■ Work order ■
Search the entries for the word "autores". Copy each line in which it is found.

■ Data for review ■
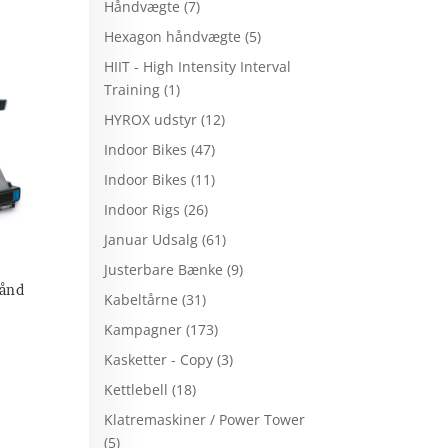
Håndvægte
(7)
Hexagon håndvægte
(5)
HIIT - High Intensity Interval
Training
(1)
HYROX udstyr
(12)
Indoor Bikes
(47)
Indoor Bikes
(11)
Indoor Rigs
(26)
Januar Udsalg
(61)
Justerbare Bænke
(9)
bånd
Kabeltårne
(31)
Kampagner
(173)
Kasketter - Copy
(3)
Kettlebell
(18)
Klatremaskiner / Power Tower
(5)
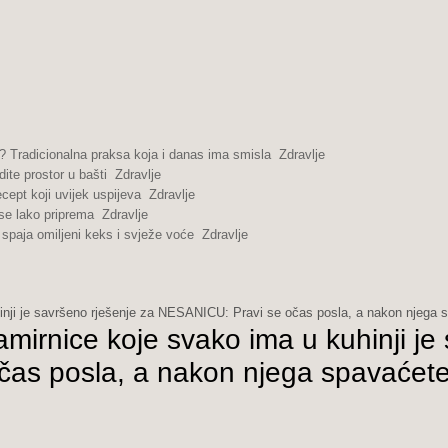
 Tradicionalna praksa koja i danas ima smisla
Zdravlje
dite prostor u bašti
Zdravlje
cept koji uvijek uspijeva
Zdravlje
se lako priprema
Zdravlje
spaja omiljeni keks i svježe voće
Zdravlje
nji je savršeno rješenje za NESANICU: Pravi se očas posla, a nakon njega 
irnice koje svako ima u kuhinji j
očas posla, a nakon njega spavaćet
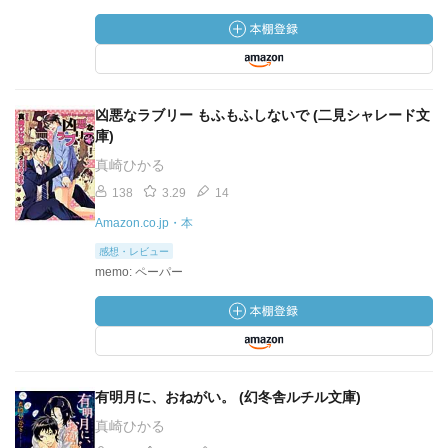
凶悪なラブリー もふもふしないで (二見シャレード文
庫)
真崎ひかる
138
3.29
14
Amazon.co.jp・本
感想・レビュー
memo: ペーパー
有明月に、おねがい。 (幻冬舎ルチル文庫)
真崎ひかる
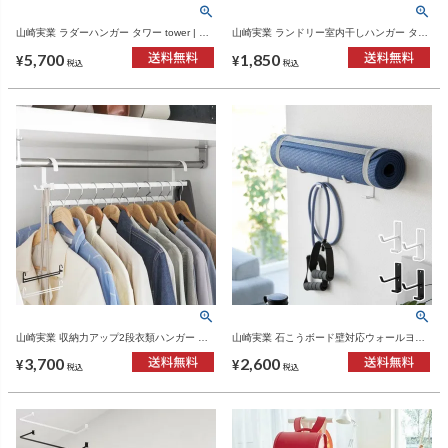
山崎実業 ラダーハンガー タワー tower | イ
山崎実業 ランドリー室内干しハンガー タワ
ンテリア雑貨・タワーシリーズ
ー tower | 室内物干し・タワーシリーズ
5,700
1,850
¥
¥
税込
税込
山崎実業 収納力アップ2段衣類ハンガー ス
山崎実業 石こうボード壁対応ウォールヨガ
マート W60 smart | インテリア雑貨・スマ
マットハンガー フック付き タワー tower |
3,700
2,600
ートシリーズ
インテリア雑貨・タワーシリーズ
¥
¥
税込
税込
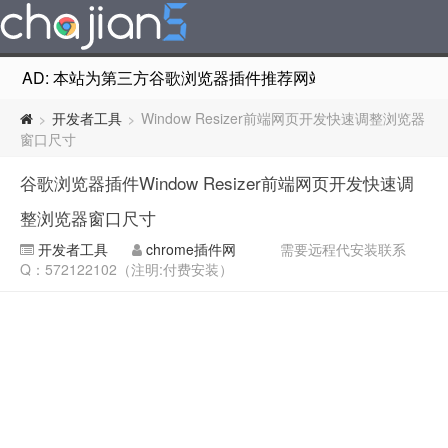
AD: 本站为第三方谷歌浏览器插件推荐网站，非Google Chr
开发者工具
Window Resizer前端网页开发快速调整浏览器
>
>
窗口尺寸
谷歌浏览器插件Window Resizer前端网页开发快速调
整浏览器窗口尺寸
开发者工具
chrome插件网
需要远程代安装联系
Q：572122102（注明:付费安装）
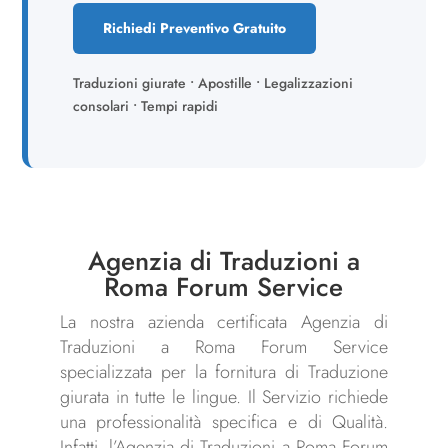
Richiedi Preventivo Gratuito
Traduzioni giurate • Apostille • Legalizzazioni
consolari • Tempi rapidi
Agenzia di Traduzioni a
Roma Forum Service
La nostra azienda certificata Agenzia di
Traduzioni a Roma Forum Service
specializzata per la fornitura di Traduzione
giurata in tutte le lingue. Il Servizio richiede
una professionalità specifica e di Qualità.
Infatti, l’Agenzia di Traduzioni a Roma Forum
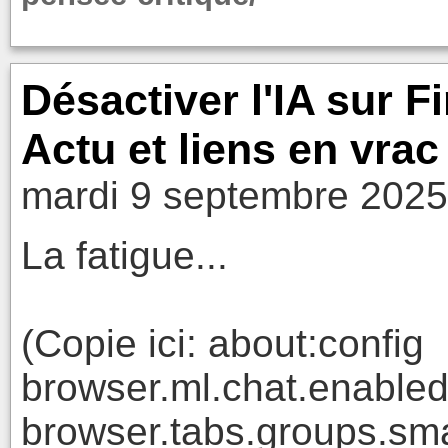
Désactiver l'IA sur Fi
Actu et liens en vrac
mardi 9 septembre 2025
La fatigue...
(Copie ici: about:config
browser.ml.chat.enabled
browser.tabs.groups.sma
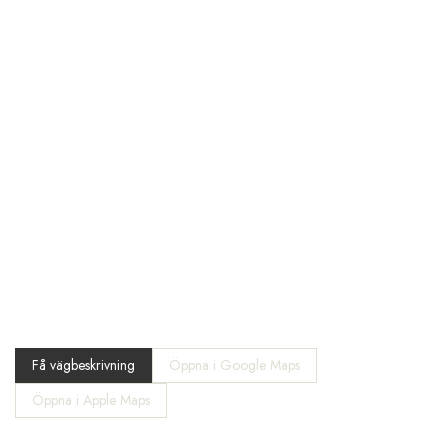
Få vägbeskrivning
Öppna i Google Maps
Öppna i Apple Maps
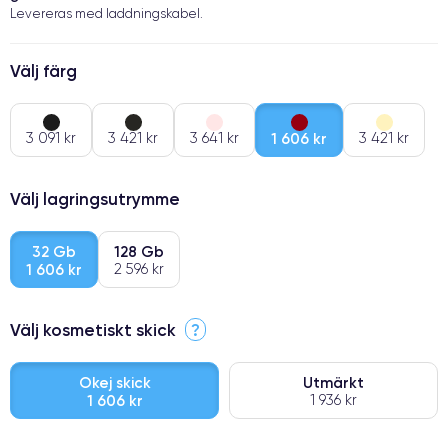
Levereras med laddningskabel.
Välj färg
3 091 kr
3 421 kr
3 641 kr
1 606 kr
3 421 kr
Välj lagringsutrymme
32 Gb
128 Gb
1 606 kr
2 596 kr
Välj kosmetiskt skick
?
Okej skick
Utmärkt
1 606 kr
1 936 kr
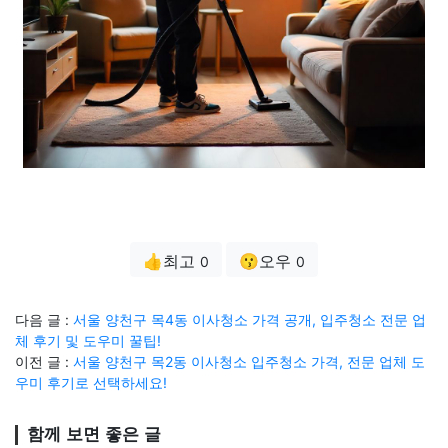
👍최고
😗오우
0
0
다음 글 :
서울 양천구 목4동 이사청소 가격 공개, 입주청소 전문 업
체 후기 및 도우미 꿀팁!
이전 글 :
서울 양천구 목2동 이사청소 입주청소 가격, 전문 업체 도
우미 후기로 선택하세요!
함께 보면 좋은 글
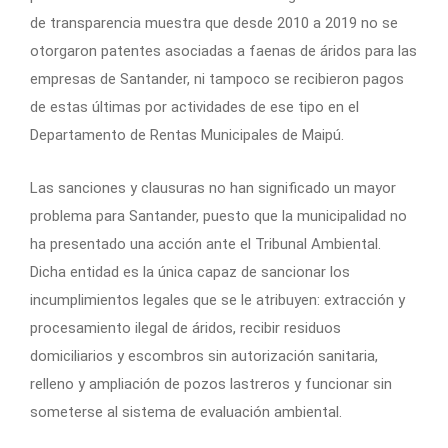
de transparencia muestra que desde 2010 a 2019 no se
otorgaron patentes asociadas a faenas de áridos para las
empresas de Santander, ni tampoco se recibieron pagos
de estas últimas por actividades de ese tipo en el
Departamento de Rentas Municipales de Maipú.
Las sanciones y clausuras no han significado un mayor
problema para Santander, puesto que la municipalidad no
ha presentado una acción ante el Tribunal Ambiental.
Dicha entidad es la única capaz de sancionar los
incumplimientos legales que se le atribuyen: extracción y
procesamiento ilegal de áridos, recibir residuos
domiciliarios y escombros sin autorización sanitaria,
relleno y ampliación de pozos lastreros y funcionar sin
someterse al sistema de evaluación ambiental.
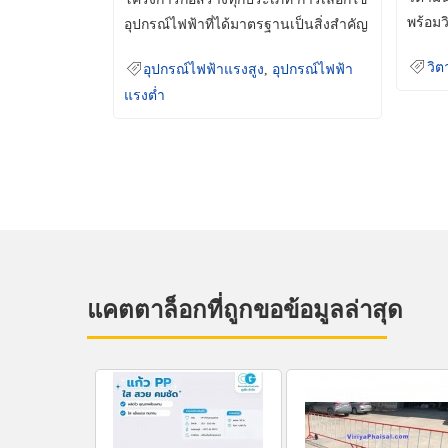
พร้อมว
อุปกรณ์ไฟฟ้าที่ได้มาตรฐานเป็นสิ่งสำคัญ
มินเม็
ที่ช่วยเพิ่มความปลอดภัย
วิต
อุปกรณ์ไฟฟ้าแรงสูง
,
อุปกรณ์ไฟฟ้า
แรงต่ำ
แคตตาล็อกที่ถูกขอข้อมูลล่าสุด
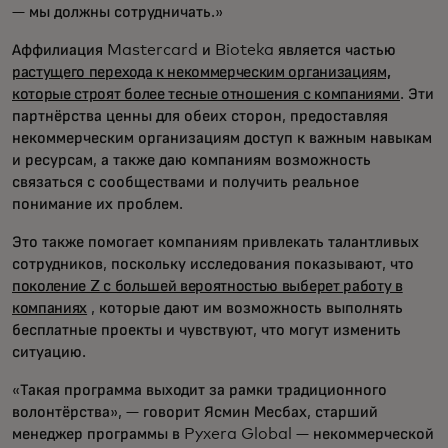
— мы должны сотрудничать.»
Аффилиация Mastercard и Bioteka является частью
растущего перехода к некоммерческим организациям,
которые строят более тесные отношения с компаниями
. Эти
партнёрства ценны для обеих сторон, предоставляя
некоммерческим организациям доступ к важным навыкам
и ресурсам, а также даю компаниям возможность
связаться с сообществами и получить реальное
понимание их проблем.
Это также помогает компаниям привлекать талантливых
сотрудников, поскольку исследования показывают, что
поколение Z с большей вероятностью выберет работу в
компаниях
, которые дают им возможность выполнять
бесплатные проекты и чувствуют, что могут изменить
ситуацию.
«Такая программа выходит за рамки традиционного
волонтёрства», — говорит Ясмин Месбах, старший
менеджер программы в Pyxera Global — некоммерческой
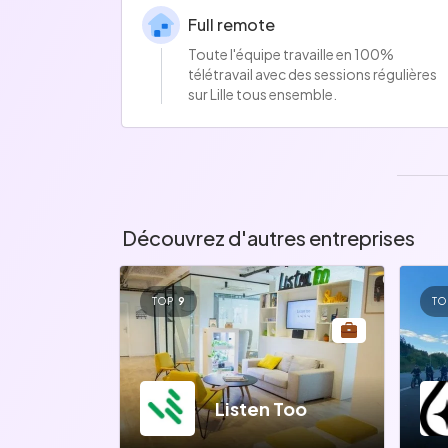
Full remote
Toute l'équipe travaille en 100%
télétravail avec des sessions régulières
sur Lille tous ensemble.
Prime
Système de primes basé sur
l'efficience et la réussite sur les projets
Découvrez d'autres entreprises
TOP
9
TO
Listen Too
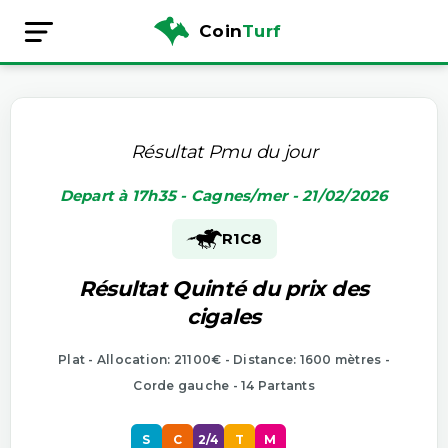
Coin
Turf
Résultat Pmu du jour
Depart à 17h35 - Cagnes/mer - 21/02/2026
R1
C8
Résultat Quinté du prix des
cigales
Plat - Allocation: 21100€ - Distance: 1600 mètres -
Corde gauche - 14 Partants
S
C
2/4
T
M
P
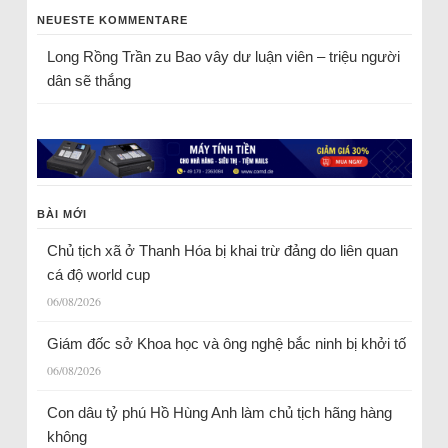
NEUESTE KOMMENTARE
Long Rồng Trần
zu
Bao vây dư luận viên – triệu người
dân sẽ thắng
BÀI MỚI
Chủ tịch xã ở Thanh Hóa bị khai trừ đảng do liên quan
cá độ world cup
06/08/2026
Giám đốc sở Khoa học và ông nghệ bắc ninh bị khởi tố
06/08/2026
Con dâu tỷ phú Hồ Hùng Anh làm chủ tịch hãng hàng
không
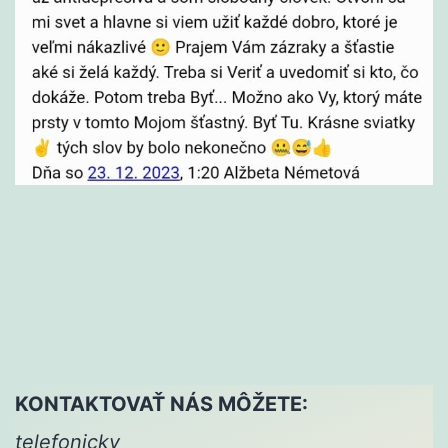
KONTAKTOVAŤ NÁS MÔŽETE:
telefonicky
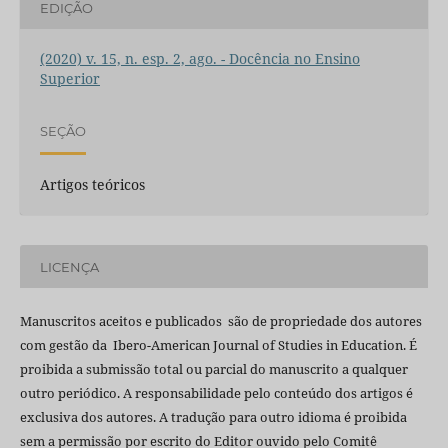
EDIÇÃO
(2020) v. 15, n. esp. 2, ago. - Docência no Ensino
Superior
SEÇÃO
Artigos teóricos
LICENÇA
Manuscritos aceitos e publicados são de propriedade dos autores
com gestão da Ibero-American Journal of Studies in Education. É
proibida a submissão total ou parcial do manuscrito a qualquer
outro periódico. A responsabilidade pelo conteúdo dos artigos é
exclusiva dos autores. A tradução para outro idioma é proibida
sem a permissão por escrito do Editor ouvido pelo Comitê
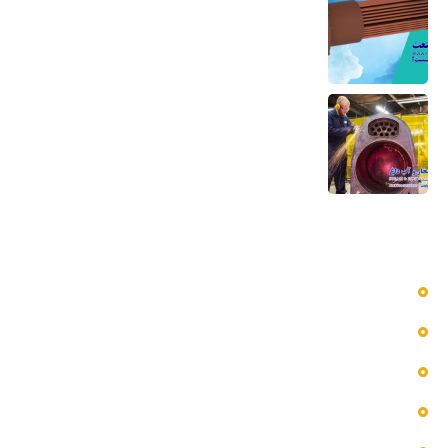
و مبدل حرارتی
6 مرداد 1405
تعمیر بویلر بخار و آب داغ تعمیر صفحه لوله،
تیوب و بدنه
5 مرداد 1405
دسترسی سریع به منوها
بلاگ
پروژه ها
تماس با ما
خدمات ما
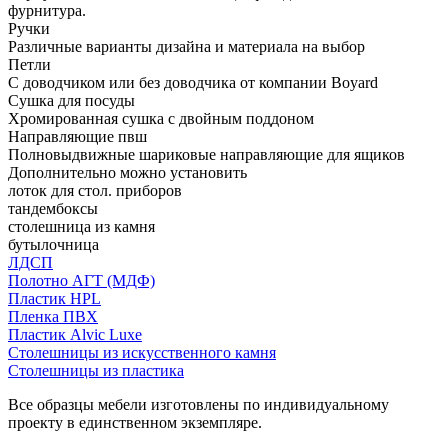
фурнитура.
Ручки
Различные варианты дизайна и материала на выбор
Петли
С доводчиком или без доводчика от компании Boyard
Сушка для посуды
Хромированная сушка с двойным поддоном
Направляющие пвш
Полновыдвижные шариковые направляющие для ящиков
Дополнительно можно установить
лоток для стол. приборов
тандембоксы
столешница из камня
бутылочница
ЛДСП
Полотно АГТ (МДФ)
Пластик HPL
Пленка ПВХ
Пластик Alvic Luxe
Столешницы из искусственного камня
Столешницы из пластика
Все образцы мебели изготовлены по индивидуальному
проекту в единственном экземпляре.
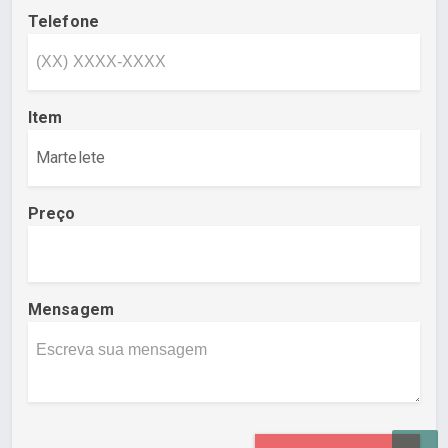
Telefone
Item
Preço
Mensagem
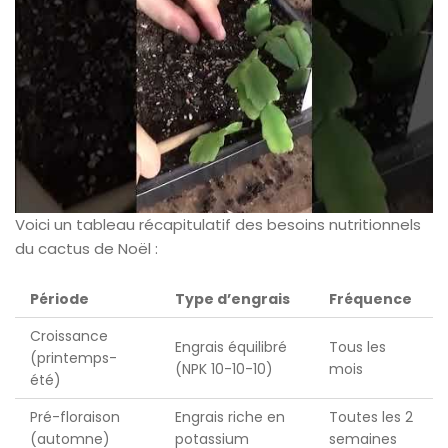
Voici un tableau récapitulatif des besoins nutritionnels
du cactus de Noël :
Période
Type d’engrais
Fréquence
Croissance
Engrais équilibré
Tous les
(printemps-
(NPK 10-10-10)
mois
été)
Pré-floraison
Engrais riche en
Toutes les 2
(automne)
potassium
semaines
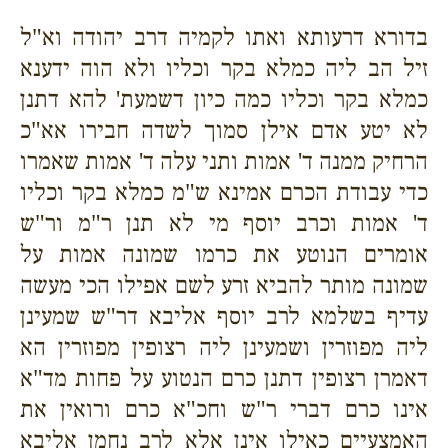
בדורא דרעותא ואתו לקמיה דרב יהודה וא"ל
זיל הב ליה כמלא בקר וכליו ולא הוה ידענא
כמלא בקר וכליו כמה כיון דשמעת' להא דתנן
לא יטע אדם אילן סמוך לשדה חבירו אא"כ
הרחיק ממנה ד' אמות ותני עלה ד' אמות שאמרו
כדי עבודת הכרם אמינא ש"מ כמלא בקר וכליו
ד' אמות וכרב יוסף מי לא תנן ר"מ ור"ש
אומרים הנוטע את כרמו שמונה אמות על
שמונה מותר להביא זרע לשם אפילו הכי מעשה
עדיף בשלמא לרב יוסף אליבא דר"ש שמעינן
ליה מפוזרין ושמעינן ליה רצופין מפוזרין הא
דאמרן רצופין דתנן כרם הנטוע על פחות מד"א
אינו כרם דברי ר"ש וחכ"א כרם ורואין את
האמצעיים כאילו אינן אלא לרב נחמן אליבא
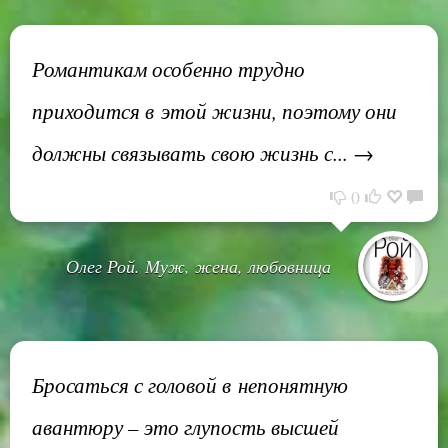
Романтикам особенно трудно
приходится в этой жизни, поэтому они
должны связывать свою жизнь с... →
0
Олег Рой. Муж, жена, любовница
Бросаться с головой в непонятную
авантюру – это глупость высшей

■ Exercise answer ■
Manuscritos aceitos e publicados são de propriedade dos autores
exclusiva dos autores. A tradução para outro idioma é proibida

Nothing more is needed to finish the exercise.